Eight computers stolen from the Home Affairs Ministry
Authorities guarantee that no classified information was compromised.
Police have arrested a suspect in connection with a break-in at the General-Secretariat of the Ministry of Internal Administration, on Rua de São Mamede in downtown Lisbon, in which eight computers were stolen.
The suspect is a 39-year-old Portuguese man, known as a drug addict, with a history of petty crime in France.
Investigators believe that the man acted alone.
According to reports, the burglary took place at 5am on Wednesday, August 28, but the officer on duty at the premises wasn’t alerted until 9.52am, when staff began to arrive and saw offices in disarray “with signs of having been rummaged through”.
During the break-in, eight computers were stolen. One of the computers belonged to Teresa Costa, the Deputy Secretary-General of the Home Ministry, and the other computer belonger to the head of the IT department.
The equipment has not yet been recovered and the suspect said that he sold the computers (worth 600 euros each) on the same night.
The PSP is said to be on the trail of a Senegalese national, who belongs to an organised group with no fixed address and that usually operates in downtown Lisbon.
The Ministry of Internal Administration has since issued a statement saying that there is no (nor has there ever been) risk of undue access to confidential information.
Instead, the Ministry claimed that of the eight computers stolen, only two were used regularly and the rest were spare or replacement computers.
“Furthermore, these computers were not, nor have they ever been, connected to, nor do they have access to, classified or relevant information,” the text continues.
The Ministry also denied that the building’s video surveillance cameras were “faulty or switched off”: “They were working normally and the images were visible at the respective checkpoint”.
However, it did admit that there had been a “failure to record the images”, but that this “did not prevent the identification of the suspect and his arrest”.

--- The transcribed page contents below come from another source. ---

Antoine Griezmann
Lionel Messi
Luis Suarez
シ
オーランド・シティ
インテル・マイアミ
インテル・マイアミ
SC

The suspect will now be brought before a judge in an enquiry being carried out by the Lisbon Department of Investigation and Penal Action. Between the incident and Monday, the PSP deployed several teams on the ground and arrived at the suspect by gathering information and analysing evidence, according to CNN.
Margarida Blasco, the Minister of Internal Affairs, said in a statement sent to the press that “the intrusion was only possible by climbing into an adjacent building, which is undergoing intervention”.
Parties request a Parliament hearing
Following the break-in, both the Liberal Initiative (IL) and the Socialist Party (PS) have called for the Minister of Internal Affairs to be heard in Parliament “as a matter of urgency”.
The Socialists said that the incident represents a “serious security breach, which raises serious questions about the protection of the sensitive information contained in the stolen computers and the possible violation of citizens’ personal data”.
IL, meanwhile, blamed “an apparent lack of security culture in state institutions”, demonstrated by this case and other episodes in the past.
This “jeopardises not only the security of the country and its citizens, but also its credibility with international partners, especially in an increasingly hostile international context,” the party said.
Chega considered that the assault on the building of the General Secretariat of the Ministry of Home Affairs to be “a rather caricatured and ridiculous situation” that shows “the lack of security that exists in Portugal”.